The three promising fungal antagonists, Oidium sp., G. roseum and the white isolate of O. piliferum, selected from agar plate test were used for a following antagonist test on balsam fir wetwood blocks in the laboratory conditions. This test was conducted on small wetwood samples (2 x 4 x 1 inch) in incubators at 25°C and two relative humidity ranges (100% and 75% RH). The results showed that all these three fungi were able to establish on wood surfaces and able to reduce wetwood contents. At 25°C and 75% RH, Oidium sp. was the most effective to reduce wetwood content in samples, followed by G. roseum, and then by O. piliferum. G. roseum and Oidium sp. not only reduce wetwood content, but also inhibit mold growth and wood stain, compared with untreated control samples. At 25°C and 100% RH, the moisture contents of treated and untreated samples were not changed in any week of the testing period. This result indicates that biological pre-dry wetwood samples should not be conducted at this high relative humidity condition.

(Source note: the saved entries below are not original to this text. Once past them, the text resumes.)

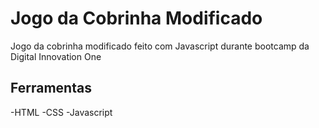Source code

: **Jogo da Cobrinha Modificado**
=============================
<p>Jogo da cobrinha modificado feito com Javascript durante bootcamp da Digital Innovation One</p>

## Ferramentas
-HTML
-CSS
-Javascript




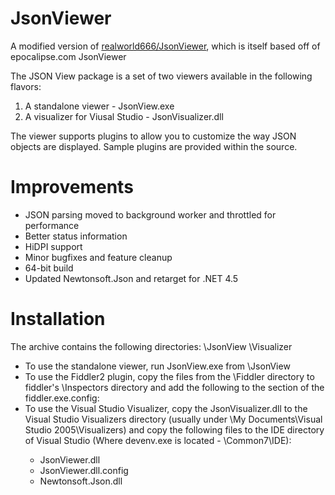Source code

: # JsonViewer
A modified version of [realworld666/JsonViewer](https://github.com/realworld666/JsonViewer), which is itself based off of epocalipse.com JsonViewer

The JSON View package is a set of two viewers available in the following flavors:
1) A standalone viewer - JsonView.exe
2) A visualizer for Viusal Studio - JsonVisualizer.dll

The viewer supports plugins to allow you to customize the way JSON objects are displayed. Sample plugins 
are provided within the source.

Improvements
============
- JSON parsing moved to background worker and throttled for performance
- Better status information
- HiDPI support
- Minor bugfixes and feature cleanup
- 64-bit build
- Updated Newtonsoft.Json and retarget for .NET 4.5

Installation
============

The archive contains the following directories:
\JsonView
\Visualizer

- To use the standalone viewer, run JsonView.exe from \JsonView
- To use the Fiddler2 plugin, copy the files from the \Fiddler directory to fiddler's \Inspectors 
  directory and add the following to the <runtime> section of the fiddler.exe.config:
- To use the Visual Studio Visualizer, copy the JsonVisualizer.dll to the Visual Studio Visualizers 
  directory (usually under \My Documents\Visual Studio 2005\Visualizers) and copy the following files
  to the IDE directory of Visual Studio (Where devenv.exe is located - <Visual Studio>\Common7\IDE):
  - JsonViewer.dll
  - JsonViewer.dll.config
  - Newtonsoft.Json.dll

A test was conducted to investigate the ability of Oidium sp., the wetwood control candidate, against sapstaining fungi on wood. The results showed that if balsam fir wood wafers were inoculated with Oidium sp. 3 days before the staining fungi, no staining fungi grew on these samples. If wood wafers were inoculated with Oidium sp. and staining fungi at the same time, samples were covered by both Oidium sp. and the staining fungus Ophiostoma piceae in a ratio of 50 to 50%. If wood wafers were inoculated with the staining fungi 3 days before Oidium sp., samples were absolutely covered by the staining fungus and fully stained.